Liverpool Hut - Aspiring National Park By Saturday afternoon we had our car packed with food, backpacks, and warm clothing. Because the weather forecast was changing about every hour, we didn’t have any details planned other than we were going to start walking at the Raspberry Flats Carpark at the end of the Matukituki Valley outside of Wanaka and we needed to be back to the car by Monday evening. If it was pouring then we would stay in the Aspiring Hut for two nights, only a 2.5 hour walk from the car, and spend the layover day reading and playing cards. If it was sunny, we would travel further up the valley or up Cascade Saddle. But as we pulled into Wanaka Saturday evening, we were greeted with a huge crowd directing bicyclists and cars. Challenge Wanaka is an international Iron Man race that takes place every year and we had arrived just in time for the first racers to cross the finish line. We decided to postpone our hike and enjoy the festivities in Wanaka for the evening. That night we camped along the Matukituki River about half way to the trailhead.

Liverpool Hut - Aspiring National Park On Sunday morning, we began hiking under partly cloudy skies with a chance of rain. We felt a few rain drops but no downpour like we were used to and decided to continue past the Aspiring Hut and further up the Matukituki Valley. The waterfalls were raging and as the sun started to come out we felt like we were in a rainforest paradise. Toward the end of the valley I had spotted a bright orange dot high up on the south side of the canyon. According to our map the orange dot was in fact the Liverpool Hut. It didn’t look too far away and our feet were only kind of damp. Liverpool Hut - Aspiring National Park We continued up the valley, over a few swinging bridges and across a couple flats, to the turnoff. It was here that we read “Liverpool Bivy: 2 hours” followed by a sign that warned how steep, slippery, and exposed the track was, especially in wet or icy conditions. We weren’t really sure how a bivy differed from a hut but we were sure it would be cheaper than the $25/night they were asking at the Aspiring Hut.

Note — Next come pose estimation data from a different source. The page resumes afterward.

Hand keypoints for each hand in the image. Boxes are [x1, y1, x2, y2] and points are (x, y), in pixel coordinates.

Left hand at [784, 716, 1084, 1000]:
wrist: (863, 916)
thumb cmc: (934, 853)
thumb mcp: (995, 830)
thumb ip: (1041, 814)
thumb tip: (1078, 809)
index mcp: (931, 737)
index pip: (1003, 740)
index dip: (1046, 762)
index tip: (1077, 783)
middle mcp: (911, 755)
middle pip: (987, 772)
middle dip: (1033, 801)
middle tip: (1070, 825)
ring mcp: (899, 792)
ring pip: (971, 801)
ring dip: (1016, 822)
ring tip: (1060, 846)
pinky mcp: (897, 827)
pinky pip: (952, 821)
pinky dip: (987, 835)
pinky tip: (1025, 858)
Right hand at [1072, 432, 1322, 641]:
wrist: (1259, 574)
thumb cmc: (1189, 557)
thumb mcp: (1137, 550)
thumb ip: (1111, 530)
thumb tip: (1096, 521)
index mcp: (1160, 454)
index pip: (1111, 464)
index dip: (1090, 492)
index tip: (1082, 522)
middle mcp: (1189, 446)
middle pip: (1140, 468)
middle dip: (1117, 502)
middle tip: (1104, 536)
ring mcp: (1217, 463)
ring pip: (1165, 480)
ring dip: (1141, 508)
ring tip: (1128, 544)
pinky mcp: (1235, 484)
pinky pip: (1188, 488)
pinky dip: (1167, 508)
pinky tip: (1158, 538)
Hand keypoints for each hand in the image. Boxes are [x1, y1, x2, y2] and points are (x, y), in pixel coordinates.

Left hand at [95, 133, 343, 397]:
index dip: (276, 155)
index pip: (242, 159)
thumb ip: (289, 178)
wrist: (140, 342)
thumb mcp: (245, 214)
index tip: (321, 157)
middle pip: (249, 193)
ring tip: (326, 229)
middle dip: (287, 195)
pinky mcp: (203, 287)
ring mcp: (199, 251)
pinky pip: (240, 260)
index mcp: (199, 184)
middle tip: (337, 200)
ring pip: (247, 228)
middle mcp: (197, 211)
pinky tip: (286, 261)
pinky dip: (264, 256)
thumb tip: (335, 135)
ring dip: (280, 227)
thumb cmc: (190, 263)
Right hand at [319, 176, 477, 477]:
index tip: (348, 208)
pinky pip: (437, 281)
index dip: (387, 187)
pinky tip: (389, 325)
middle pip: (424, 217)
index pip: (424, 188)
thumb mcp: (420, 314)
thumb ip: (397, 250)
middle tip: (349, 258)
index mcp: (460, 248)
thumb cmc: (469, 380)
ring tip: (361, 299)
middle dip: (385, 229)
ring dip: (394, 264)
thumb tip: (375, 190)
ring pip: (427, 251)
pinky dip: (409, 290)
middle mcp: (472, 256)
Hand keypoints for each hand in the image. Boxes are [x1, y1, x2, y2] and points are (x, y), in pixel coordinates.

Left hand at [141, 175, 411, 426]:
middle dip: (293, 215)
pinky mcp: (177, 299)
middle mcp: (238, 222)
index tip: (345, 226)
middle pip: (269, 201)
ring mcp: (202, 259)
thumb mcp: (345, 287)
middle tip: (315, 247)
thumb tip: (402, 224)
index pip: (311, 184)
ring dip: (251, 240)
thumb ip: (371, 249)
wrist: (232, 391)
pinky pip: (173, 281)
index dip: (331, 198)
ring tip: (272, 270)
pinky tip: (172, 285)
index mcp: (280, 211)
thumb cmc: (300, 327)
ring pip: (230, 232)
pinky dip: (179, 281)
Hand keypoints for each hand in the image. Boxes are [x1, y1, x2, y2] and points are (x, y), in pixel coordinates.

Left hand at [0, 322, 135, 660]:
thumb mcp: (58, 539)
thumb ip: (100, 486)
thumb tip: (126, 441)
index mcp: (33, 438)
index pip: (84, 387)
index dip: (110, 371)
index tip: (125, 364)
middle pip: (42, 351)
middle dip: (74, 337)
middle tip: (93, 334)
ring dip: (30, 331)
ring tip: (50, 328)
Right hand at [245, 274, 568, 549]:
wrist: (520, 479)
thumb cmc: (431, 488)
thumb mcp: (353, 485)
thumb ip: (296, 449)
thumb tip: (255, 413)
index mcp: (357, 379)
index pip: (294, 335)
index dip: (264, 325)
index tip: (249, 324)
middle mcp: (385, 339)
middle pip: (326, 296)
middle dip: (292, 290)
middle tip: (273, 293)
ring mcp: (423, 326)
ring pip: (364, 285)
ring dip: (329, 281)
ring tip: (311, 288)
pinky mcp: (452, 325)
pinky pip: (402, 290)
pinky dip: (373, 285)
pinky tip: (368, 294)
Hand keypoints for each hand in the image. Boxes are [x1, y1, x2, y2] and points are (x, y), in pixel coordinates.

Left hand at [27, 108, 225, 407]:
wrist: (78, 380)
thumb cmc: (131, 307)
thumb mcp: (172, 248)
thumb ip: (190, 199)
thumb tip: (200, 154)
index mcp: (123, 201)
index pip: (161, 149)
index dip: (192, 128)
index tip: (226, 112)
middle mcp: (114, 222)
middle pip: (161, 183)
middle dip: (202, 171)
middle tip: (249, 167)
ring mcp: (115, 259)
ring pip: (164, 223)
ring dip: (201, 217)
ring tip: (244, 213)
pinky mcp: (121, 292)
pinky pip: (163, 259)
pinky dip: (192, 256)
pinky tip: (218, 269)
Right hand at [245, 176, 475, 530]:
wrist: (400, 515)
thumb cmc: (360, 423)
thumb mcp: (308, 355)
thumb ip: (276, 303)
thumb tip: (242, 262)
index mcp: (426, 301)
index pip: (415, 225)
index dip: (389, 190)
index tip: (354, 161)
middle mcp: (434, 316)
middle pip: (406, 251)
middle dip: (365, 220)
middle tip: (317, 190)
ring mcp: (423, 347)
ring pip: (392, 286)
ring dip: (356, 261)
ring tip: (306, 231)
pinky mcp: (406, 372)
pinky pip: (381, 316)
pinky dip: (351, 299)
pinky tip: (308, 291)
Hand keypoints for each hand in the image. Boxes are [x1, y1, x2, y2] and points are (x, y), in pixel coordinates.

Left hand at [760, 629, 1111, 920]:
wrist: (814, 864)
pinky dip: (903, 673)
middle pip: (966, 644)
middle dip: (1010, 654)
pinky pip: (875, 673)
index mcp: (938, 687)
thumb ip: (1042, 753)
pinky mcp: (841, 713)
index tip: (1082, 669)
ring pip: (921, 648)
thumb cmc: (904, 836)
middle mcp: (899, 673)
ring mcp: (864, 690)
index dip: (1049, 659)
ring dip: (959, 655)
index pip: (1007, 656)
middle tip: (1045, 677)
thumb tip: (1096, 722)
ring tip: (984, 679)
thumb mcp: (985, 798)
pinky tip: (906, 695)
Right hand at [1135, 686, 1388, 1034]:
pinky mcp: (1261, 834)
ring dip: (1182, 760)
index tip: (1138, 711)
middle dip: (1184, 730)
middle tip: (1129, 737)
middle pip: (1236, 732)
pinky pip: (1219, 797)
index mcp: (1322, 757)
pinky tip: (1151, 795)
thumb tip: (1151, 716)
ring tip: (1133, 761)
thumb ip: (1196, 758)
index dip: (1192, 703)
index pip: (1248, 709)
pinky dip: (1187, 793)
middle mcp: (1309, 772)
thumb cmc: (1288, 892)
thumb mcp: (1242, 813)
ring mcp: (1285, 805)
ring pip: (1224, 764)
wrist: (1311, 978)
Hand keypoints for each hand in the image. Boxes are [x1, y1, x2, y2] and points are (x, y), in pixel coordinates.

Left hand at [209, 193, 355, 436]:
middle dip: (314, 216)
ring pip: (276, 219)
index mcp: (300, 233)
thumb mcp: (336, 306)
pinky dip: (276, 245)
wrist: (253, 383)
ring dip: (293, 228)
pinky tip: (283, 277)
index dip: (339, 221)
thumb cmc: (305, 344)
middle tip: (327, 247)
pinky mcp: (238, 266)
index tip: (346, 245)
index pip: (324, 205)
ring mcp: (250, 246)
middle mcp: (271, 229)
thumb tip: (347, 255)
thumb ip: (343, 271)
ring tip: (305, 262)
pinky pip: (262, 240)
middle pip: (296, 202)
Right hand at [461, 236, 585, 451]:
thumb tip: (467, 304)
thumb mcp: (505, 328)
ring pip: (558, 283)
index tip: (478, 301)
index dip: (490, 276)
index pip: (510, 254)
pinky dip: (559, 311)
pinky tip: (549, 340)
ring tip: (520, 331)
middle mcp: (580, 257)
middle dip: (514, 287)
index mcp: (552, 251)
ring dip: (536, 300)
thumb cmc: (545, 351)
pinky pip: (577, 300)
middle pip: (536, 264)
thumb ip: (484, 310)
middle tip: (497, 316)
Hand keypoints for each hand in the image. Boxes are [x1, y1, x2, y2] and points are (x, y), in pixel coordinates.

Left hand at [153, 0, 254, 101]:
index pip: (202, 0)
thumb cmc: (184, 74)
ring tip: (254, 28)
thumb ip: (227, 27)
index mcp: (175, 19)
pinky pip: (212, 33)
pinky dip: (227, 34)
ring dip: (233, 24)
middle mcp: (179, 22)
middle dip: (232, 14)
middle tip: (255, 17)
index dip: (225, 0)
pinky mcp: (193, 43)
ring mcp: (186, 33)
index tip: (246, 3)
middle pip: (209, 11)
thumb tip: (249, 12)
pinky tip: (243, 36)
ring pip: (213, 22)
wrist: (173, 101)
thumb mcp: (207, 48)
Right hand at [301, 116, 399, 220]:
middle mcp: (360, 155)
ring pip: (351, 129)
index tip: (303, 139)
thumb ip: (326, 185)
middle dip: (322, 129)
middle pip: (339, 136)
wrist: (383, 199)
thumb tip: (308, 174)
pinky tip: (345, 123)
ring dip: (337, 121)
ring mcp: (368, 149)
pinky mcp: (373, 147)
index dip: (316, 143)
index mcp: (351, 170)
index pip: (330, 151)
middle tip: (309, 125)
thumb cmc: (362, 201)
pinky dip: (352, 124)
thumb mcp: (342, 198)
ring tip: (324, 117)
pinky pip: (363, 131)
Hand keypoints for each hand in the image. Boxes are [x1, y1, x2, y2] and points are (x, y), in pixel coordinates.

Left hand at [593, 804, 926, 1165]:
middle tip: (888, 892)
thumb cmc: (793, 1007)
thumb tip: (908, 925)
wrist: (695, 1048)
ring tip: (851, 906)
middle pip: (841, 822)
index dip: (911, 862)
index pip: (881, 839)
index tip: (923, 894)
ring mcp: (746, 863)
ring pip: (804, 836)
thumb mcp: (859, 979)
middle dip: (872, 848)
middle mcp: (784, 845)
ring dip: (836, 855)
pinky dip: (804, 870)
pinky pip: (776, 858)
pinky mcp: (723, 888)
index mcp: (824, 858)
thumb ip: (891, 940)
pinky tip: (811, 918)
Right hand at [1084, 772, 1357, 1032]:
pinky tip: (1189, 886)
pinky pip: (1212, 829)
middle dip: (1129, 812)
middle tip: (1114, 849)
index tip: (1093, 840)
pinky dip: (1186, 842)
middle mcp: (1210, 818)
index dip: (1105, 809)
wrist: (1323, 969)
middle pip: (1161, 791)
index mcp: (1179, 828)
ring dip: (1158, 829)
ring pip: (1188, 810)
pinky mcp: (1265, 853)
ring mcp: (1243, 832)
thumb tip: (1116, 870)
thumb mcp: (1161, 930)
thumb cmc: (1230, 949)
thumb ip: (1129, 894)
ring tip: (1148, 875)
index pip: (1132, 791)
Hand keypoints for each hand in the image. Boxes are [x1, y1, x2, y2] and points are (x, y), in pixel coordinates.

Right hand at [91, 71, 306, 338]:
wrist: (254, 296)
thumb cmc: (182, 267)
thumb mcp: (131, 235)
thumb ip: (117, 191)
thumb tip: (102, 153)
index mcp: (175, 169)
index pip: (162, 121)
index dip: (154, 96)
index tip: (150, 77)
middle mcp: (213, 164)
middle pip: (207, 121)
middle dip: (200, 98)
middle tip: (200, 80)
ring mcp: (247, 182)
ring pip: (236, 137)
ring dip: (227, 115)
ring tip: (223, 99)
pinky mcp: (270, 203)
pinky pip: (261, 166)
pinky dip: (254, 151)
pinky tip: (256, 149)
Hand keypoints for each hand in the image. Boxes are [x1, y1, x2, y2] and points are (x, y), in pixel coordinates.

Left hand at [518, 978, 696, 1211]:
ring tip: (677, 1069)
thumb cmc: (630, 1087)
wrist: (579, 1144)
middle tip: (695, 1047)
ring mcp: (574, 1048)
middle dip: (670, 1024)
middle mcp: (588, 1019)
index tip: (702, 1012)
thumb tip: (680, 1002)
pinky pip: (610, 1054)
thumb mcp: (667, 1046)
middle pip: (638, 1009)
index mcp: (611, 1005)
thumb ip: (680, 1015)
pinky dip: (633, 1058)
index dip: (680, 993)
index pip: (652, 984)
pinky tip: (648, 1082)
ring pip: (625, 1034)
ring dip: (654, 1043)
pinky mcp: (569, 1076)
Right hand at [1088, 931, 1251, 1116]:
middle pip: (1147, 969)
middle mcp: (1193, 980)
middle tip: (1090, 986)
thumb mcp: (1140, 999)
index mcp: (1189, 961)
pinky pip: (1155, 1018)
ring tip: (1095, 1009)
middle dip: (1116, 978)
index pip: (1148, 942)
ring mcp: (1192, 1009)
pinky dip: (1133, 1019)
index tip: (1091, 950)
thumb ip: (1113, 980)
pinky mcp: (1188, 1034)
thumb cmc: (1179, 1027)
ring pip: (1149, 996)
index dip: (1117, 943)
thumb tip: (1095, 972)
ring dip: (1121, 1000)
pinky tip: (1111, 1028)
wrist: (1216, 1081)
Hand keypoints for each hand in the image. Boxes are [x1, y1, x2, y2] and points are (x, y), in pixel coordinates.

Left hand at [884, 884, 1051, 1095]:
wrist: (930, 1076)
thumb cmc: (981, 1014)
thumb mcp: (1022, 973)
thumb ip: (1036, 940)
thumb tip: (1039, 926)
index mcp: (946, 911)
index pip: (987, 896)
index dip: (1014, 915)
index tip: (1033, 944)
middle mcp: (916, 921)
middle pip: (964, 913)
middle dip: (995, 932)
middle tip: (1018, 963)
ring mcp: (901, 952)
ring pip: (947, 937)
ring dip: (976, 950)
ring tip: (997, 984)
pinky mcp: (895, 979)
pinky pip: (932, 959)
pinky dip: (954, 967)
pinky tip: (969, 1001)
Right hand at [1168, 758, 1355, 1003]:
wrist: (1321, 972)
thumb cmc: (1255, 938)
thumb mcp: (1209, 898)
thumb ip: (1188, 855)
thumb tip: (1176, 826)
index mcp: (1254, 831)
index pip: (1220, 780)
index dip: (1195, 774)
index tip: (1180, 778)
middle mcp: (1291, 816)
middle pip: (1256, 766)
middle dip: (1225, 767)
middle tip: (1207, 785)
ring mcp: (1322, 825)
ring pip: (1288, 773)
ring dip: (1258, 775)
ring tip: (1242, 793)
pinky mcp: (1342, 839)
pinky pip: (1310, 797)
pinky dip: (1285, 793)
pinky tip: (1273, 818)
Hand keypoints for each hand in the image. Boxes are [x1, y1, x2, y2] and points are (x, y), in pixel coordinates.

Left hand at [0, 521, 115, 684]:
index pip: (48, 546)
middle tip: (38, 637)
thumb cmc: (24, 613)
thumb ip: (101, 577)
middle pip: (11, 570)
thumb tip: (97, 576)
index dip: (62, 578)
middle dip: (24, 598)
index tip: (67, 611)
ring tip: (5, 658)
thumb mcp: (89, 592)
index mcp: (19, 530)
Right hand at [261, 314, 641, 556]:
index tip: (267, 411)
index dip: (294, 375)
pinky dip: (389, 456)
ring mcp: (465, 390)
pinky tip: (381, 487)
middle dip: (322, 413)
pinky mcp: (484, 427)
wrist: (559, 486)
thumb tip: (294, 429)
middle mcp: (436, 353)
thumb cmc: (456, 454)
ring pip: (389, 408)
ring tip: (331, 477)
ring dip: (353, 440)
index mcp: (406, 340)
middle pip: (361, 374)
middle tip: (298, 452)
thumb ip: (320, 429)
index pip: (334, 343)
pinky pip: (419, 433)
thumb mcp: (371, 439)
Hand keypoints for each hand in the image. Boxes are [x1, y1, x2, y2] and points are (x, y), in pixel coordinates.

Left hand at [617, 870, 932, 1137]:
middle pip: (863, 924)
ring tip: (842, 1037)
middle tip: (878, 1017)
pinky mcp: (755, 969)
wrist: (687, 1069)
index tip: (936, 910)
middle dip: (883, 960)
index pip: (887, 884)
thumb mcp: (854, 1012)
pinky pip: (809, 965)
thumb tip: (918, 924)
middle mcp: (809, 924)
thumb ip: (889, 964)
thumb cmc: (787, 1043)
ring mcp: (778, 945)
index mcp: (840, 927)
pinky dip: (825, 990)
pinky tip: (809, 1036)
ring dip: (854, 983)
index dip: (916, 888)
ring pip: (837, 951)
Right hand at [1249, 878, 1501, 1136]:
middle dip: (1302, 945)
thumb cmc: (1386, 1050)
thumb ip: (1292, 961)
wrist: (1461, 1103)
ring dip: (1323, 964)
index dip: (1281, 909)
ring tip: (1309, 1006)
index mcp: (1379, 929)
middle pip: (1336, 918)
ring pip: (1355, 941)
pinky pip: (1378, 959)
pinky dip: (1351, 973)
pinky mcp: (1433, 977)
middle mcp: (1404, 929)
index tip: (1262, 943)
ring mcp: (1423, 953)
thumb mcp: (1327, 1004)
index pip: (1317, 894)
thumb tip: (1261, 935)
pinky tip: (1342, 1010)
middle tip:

Liverpool Hut - Aspiring National Park The description of the track wasn’t kidding about the steep and slippery climb. It was straight up the hillside and we used roots and rocks as handholds to assist us to the top. The bivy, despite the very faded orange paint job, was actually nicer than we were expecting. There was one window and the door was sized for a person half my height. Inside there was a small shelf where you could cook, two wooden stools, and a loft that divided the room vertically into two. Three people could sleep in the loft and three could fit under the loft with enough room to sit upright and not much more. We spent most of the afternoon and evening (except a brief stint of playing gin rummy inside when it rained) outside of the hut, staring out across the valley and waiting for Mt. Aspiring to reveal itself. At times we were able to see the very top, but never the whole thing until the following morning. Liverpool Hut - Aspiring National Park Later in the afternoon we were joined by a German named Klaus. I am guessing he was probably in his late 50s and although he was tired from the hike up, he was in great shape. We spent a quiet but enjoyable evening with him and he convinced us to come to Munich, his home town, one day. At one point he sneezed and without thinking I said “ghezuntite,” what I always say after a sneeze. Klaus spun around and said, surprisingly, “That’s German.” All I could think of in response was “yes it is.”

Liverpool Hut - Aspiring National Park The following morning we had a very loud wake up call (see video below) by a local kea who came screeching and flying right to the top of our bivy. He walked across the roof squawking until we came outside and paid him a little attention. About 15 minutes after our “alarm” went off, the clouds disappeared and Mt. Aspiring stood bright and clear. The kea apparently knew this was going to happen and thankfully woke us in time. We spent a relaxing morning sitting in front of the bivy, drinking coffee, reading, looking at the view, and talking with Klaus. Waving goodbye to Klaus, we began our steep descent and very hot valley walk back to the car. It was a short adventure but our feet were thankful for flip flops at the car and we were thankful for a cold beer back in Wanaka and, of course, another evening with Indian take-away.